§ **Passage to read**:
***

The biggest event yet will be on Sunday afternoon, when several thousand people will gather at Arbil’s Franso Hariri stadium for the Pope’s last mass in Iraq.
Arbil has been a relative haven of stability and a place of refuge for many Christians who fled IS.
With the crumbling stone walls of the Al-Tahera (Immaculate Conception) Church behind him, Pope Francis made a plea for Christians in Iraq and the Middle East to stay in their homelands.
The 84-year-old pontiff said the “tragic” exodus of Christians from war-scarred Iraq and the wider region “does incalculable harm not just to the individuals and communities concerned, but also to the society they leave behind”.
The IS onslaught forced hundreds of thousands of Christians in northern Iraq’s Nineveh province to flee. Iraq’s Christian population has shrunk to fewer than 400,000 from around 1.5 million before the US-led invasion of 2003.
The faithful had gathered on Sunday in the courtyard of the Al-Tahera Church, whose roof collapsed during fighting against IS in 2017.
It is one of the oldest of at least 14 churches in Nineveh province that were destroyed by IS.
Boutros Chito, a Catholic priest in Mosul, said the pope’s visit could change the way people think about his city, the ancient centre of which still lies in ruins.
“Pope Francis will announce to the whole world that we are the people of peace, a civilisation of love,” Chito told AFP.
The heaviest deployment of security forces yet has been mobilised to protect Francis on what is perhaps the riskiest day of his historic trip to Iraq, where state forces are still hunting IS sleeper cells.
Pope Francis’s trip to Iraq as a “pilgrim of peace” aims to reassure the country’s dwindling Christian community and to expand his dialogue with other religions.
On Saturday, the leader of the world’s 1.3 billion Catholics met Iraq’s top Shiite Muslim cleric, the reclusive Grand Ayatollah Ali Sistani, who agreed that Iraq’s Christians should be able to live in “peace”.
“We believers cannot be silent when terrorism abuses religion,” Francis said at an interfaith service in the ancient site of Ur later that morning.
Watching from afar as IS swept across Nineveh in 2014, Pope Francis said at the time he was ready to come and meet the displaced and other victims of war in a show of solidarity.
Seven years later, he is visiting both Mosul and Qaraqosh, one of Iraq’s oldest Christian towns whose residents still speak a dialect of Syriac, the language spoken by Jesus Christ.

***

§ **How to complete this task**: Carry on the article about Pope Francis's visit to Iraq from the point where it stops. The rows that come next are from an unrelated source.

***

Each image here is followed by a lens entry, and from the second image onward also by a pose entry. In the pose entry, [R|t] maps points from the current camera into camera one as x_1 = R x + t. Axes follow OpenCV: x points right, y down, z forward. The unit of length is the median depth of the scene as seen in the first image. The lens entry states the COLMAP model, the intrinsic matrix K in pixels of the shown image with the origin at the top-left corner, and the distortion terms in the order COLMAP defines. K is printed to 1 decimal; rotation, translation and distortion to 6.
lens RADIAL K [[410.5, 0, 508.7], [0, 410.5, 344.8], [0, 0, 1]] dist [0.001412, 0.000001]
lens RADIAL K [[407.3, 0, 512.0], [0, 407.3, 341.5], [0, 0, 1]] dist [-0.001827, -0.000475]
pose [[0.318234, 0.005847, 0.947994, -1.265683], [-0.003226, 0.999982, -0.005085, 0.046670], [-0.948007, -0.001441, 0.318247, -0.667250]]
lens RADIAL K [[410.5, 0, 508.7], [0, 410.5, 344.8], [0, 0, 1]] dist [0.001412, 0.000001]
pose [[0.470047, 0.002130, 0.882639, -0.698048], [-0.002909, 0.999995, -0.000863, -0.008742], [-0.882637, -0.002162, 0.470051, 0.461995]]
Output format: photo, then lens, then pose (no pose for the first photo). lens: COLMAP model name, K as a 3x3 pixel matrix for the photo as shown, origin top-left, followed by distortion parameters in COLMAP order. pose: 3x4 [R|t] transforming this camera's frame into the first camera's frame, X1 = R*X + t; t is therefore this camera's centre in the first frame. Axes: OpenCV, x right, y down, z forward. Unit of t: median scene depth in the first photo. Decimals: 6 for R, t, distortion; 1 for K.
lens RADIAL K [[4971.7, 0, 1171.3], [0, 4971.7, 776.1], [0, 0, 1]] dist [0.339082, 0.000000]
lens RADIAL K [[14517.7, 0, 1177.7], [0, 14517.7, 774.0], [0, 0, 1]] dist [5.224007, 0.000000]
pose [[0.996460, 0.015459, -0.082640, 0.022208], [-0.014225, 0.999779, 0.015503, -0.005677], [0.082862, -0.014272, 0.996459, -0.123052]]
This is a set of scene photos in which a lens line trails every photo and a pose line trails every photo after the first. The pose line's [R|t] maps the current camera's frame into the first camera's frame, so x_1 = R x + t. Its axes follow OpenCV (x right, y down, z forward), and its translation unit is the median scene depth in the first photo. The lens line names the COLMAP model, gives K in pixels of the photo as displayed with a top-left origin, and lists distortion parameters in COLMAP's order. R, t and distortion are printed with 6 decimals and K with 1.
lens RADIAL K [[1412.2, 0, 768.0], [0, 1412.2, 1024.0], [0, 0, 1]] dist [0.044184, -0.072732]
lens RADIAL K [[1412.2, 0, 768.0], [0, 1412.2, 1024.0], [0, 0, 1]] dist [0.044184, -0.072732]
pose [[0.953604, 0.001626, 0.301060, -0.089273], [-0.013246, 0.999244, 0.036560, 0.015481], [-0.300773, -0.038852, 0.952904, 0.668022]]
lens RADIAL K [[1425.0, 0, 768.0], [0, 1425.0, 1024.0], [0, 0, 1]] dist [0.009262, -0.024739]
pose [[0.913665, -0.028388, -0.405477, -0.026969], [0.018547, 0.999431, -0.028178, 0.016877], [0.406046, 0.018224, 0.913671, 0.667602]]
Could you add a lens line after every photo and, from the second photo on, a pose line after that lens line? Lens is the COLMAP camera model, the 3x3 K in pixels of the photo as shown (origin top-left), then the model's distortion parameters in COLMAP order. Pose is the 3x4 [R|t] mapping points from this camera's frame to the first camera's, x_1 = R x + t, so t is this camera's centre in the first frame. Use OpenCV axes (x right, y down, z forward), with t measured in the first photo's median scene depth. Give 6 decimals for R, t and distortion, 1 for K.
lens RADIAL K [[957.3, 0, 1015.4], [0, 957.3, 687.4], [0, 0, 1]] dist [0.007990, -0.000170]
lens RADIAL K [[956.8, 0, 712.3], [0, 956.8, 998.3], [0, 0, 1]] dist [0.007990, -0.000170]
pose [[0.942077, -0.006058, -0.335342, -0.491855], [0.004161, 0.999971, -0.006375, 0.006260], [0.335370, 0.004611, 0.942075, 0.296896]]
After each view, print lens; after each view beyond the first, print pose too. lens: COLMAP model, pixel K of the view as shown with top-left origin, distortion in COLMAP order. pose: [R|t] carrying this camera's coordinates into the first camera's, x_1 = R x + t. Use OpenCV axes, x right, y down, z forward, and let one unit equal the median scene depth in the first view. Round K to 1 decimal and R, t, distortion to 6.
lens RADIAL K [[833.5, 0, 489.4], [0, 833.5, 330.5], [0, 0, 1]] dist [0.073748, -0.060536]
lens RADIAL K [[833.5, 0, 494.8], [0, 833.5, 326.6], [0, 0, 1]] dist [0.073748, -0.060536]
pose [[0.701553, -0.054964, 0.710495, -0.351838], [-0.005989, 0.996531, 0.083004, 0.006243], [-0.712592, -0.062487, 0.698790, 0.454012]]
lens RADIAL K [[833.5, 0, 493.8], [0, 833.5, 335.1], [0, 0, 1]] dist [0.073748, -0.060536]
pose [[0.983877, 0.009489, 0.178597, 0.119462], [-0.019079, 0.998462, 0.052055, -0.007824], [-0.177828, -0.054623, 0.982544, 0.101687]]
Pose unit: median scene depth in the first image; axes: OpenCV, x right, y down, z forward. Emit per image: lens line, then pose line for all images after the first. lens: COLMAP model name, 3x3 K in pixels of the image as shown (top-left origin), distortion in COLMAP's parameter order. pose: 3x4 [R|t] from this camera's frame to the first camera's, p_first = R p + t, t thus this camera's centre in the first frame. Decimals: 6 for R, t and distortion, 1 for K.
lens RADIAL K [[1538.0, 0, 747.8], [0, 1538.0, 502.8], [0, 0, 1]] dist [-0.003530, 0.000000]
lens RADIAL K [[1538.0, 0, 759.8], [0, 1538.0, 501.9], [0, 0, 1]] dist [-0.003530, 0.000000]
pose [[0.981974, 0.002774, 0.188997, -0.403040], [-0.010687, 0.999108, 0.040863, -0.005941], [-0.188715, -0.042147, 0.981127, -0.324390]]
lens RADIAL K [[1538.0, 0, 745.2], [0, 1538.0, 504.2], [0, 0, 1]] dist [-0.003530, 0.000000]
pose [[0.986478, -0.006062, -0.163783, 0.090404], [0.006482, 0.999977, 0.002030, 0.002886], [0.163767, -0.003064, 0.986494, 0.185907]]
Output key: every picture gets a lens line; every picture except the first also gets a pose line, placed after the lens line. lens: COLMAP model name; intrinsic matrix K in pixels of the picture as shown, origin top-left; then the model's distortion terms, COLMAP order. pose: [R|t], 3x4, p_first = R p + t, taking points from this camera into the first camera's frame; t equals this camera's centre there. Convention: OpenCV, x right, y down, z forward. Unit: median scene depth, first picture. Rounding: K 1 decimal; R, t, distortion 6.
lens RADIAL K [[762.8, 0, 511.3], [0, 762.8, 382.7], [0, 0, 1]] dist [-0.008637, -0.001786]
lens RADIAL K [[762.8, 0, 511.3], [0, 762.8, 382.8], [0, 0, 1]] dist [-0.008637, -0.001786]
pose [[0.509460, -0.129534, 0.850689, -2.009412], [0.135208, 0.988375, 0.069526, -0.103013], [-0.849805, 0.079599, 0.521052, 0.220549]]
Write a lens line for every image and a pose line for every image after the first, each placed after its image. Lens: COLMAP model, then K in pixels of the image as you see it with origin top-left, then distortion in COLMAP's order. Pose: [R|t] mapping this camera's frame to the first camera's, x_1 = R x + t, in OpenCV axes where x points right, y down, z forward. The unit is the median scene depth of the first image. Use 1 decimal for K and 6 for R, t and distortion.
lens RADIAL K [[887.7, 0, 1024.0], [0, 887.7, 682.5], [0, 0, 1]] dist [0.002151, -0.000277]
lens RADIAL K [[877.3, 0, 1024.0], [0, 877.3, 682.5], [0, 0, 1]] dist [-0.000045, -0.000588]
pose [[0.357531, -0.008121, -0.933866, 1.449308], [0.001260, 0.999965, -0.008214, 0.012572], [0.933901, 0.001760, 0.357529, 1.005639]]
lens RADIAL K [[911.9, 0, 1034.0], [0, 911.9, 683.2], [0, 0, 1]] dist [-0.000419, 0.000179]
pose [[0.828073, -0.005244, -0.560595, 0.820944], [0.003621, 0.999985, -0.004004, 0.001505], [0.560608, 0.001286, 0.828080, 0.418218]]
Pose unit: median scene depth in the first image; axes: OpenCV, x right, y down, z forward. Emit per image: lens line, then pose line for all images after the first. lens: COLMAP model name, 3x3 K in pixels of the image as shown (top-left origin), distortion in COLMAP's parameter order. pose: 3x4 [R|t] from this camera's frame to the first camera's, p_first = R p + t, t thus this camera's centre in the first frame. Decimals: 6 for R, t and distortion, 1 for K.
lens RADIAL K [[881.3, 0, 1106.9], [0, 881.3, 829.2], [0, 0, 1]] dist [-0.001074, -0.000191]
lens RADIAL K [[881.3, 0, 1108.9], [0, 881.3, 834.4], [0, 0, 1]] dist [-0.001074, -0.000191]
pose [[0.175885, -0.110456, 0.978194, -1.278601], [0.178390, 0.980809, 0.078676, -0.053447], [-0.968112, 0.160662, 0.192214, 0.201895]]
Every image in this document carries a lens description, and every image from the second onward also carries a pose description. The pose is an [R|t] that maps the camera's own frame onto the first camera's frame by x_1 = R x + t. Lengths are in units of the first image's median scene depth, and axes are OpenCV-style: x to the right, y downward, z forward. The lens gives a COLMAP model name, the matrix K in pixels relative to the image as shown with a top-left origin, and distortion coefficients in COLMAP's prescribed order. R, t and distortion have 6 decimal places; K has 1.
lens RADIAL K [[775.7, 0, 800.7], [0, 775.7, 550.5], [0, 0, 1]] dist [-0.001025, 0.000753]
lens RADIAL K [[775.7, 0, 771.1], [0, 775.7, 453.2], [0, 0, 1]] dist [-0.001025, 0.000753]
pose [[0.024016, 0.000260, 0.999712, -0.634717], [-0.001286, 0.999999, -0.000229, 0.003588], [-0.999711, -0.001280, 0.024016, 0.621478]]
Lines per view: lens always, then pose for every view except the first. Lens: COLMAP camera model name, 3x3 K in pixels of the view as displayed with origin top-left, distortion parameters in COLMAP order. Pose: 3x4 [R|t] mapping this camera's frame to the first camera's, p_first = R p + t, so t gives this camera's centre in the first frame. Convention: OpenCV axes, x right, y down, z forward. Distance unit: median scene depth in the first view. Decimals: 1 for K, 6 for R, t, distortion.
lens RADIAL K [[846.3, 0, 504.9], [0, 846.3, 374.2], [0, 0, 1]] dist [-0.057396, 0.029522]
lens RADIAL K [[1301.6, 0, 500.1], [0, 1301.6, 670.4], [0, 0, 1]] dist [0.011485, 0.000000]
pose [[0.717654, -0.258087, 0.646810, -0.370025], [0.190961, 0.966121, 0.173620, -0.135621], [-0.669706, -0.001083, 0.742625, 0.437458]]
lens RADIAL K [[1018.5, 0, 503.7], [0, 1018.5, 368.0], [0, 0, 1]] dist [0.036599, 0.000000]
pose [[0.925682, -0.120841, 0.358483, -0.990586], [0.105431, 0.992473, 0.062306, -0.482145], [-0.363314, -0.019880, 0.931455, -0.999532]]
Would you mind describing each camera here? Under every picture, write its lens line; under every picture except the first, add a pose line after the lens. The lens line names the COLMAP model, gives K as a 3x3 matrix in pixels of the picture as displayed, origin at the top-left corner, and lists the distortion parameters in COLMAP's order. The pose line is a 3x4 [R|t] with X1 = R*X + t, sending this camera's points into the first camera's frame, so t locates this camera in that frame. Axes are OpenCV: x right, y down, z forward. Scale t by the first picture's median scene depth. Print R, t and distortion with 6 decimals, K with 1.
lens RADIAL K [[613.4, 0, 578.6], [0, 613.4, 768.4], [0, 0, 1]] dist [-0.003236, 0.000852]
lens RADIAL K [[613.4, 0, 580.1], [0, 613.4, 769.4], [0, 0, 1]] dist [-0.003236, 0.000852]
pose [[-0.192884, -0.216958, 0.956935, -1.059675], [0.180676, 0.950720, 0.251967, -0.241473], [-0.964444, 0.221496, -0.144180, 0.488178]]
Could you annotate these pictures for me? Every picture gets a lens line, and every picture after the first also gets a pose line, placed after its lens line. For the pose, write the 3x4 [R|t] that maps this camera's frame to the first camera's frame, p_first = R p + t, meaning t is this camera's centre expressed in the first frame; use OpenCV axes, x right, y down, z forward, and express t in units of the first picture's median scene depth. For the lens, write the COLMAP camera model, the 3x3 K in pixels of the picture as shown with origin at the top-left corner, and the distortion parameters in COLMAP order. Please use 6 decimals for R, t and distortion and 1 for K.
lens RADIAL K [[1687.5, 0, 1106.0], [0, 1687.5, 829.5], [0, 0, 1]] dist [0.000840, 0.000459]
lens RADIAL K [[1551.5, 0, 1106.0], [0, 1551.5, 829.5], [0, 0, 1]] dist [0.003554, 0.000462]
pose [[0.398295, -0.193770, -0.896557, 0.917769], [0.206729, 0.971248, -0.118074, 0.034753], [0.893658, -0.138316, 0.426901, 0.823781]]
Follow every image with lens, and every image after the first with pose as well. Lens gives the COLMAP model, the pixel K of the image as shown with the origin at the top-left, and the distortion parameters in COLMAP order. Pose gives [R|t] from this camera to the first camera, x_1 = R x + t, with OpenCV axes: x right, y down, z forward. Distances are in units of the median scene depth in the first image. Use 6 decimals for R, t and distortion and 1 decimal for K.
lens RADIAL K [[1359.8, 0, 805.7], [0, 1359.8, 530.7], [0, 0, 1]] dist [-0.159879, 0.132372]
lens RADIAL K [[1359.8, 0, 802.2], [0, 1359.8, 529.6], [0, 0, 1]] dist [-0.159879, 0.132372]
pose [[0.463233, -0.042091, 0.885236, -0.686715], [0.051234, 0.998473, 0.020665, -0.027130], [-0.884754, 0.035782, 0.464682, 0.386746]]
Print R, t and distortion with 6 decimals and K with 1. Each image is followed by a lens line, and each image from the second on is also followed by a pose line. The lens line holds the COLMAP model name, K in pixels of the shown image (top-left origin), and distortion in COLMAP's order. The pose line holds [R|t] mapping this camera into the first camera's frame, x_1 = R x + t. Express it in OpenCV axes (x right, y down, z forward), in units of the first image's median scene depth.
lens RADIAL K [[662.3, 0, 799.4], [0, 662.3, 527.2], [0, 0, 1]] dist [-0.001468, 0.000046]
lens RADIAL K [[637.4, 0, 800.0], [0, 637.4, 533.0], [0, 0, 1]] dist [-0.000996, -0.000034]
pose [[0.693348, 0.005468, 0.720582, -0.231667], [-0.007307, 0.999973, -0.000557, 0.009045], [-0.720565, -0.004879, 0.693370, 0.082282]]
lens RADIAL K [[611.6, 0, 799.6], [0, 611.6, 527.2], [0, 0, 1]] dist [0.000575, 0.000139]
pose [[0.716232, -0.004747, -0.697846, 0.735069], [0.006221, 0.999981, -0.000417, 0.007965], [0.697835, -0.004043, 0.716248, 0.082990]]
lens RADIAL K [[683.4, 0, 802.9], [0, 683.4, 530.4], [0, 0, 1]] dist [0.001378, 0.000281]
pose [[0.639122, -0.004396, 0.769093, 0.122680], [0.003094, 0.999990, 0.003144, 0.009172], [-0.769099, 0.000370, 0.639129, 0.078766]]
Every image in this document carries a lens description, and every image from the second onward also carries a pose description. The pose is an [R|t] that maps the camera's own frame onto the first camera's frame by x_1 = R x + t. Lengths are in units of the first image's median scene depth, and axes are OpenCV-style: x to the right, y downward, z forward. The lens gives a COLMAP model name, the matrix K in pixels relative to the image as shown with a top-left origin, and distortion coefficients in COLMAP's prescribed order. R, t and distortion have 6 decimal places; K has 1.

***

§ **Exercise answer**:
It, too, was largely destroyed when IS rampaged through the area, but its residents have trickled back since 2017 and slowly worked at rebuilding their hometown.
“This very important visit will boost our morale after years of difficulties, problems and wars,” said Father George Jahoula in Qaraqosh.
To honour the pope, local artisans wove a two-metre (6.5-foot) prayer shawl, or stole, with the “Our Father” and “Hail Mary” prayers carefully hand-stitched in golden thread in Syriac.
It was given to Francis on his first day in Iraq on Friday.
Francis landed early on Sunday at the airport in the Kurdish regional capital of Arbil, which was targeted just a few weeks ago by a volley of rockets that killed two people.
He held a brief meeting with regional president Nechirvan Barzani and his cousin, the prime minister Masrour Barzani.
Many thousands of troops and police have been deployed as the pope has criss-crossed Iraq, taking planes, helicopters and armoured convoys to cover more than 1,400 kilometres (870 miles) in-country.
The other major challenge is the Covid-19 pandemic, with Iraq gripped by a second wave bringing around 5,000 new cases per day.
Authorities have imposed a nationwide lockdown — ostensibly to keep cases down but also to help control movements of crowds during the pope’s high-profile visit.
While Francis has been vaccinated, Iraq has only just begun a modest inoculation campaign and there are fears that the crowds gathering to see him could lead to super-spreader events.
The biggest event yet will be on Sunday afternoon, when several thousand people will gather at Arbil’s Franso Hariri stadium for the Pope’s last mass in Iraq.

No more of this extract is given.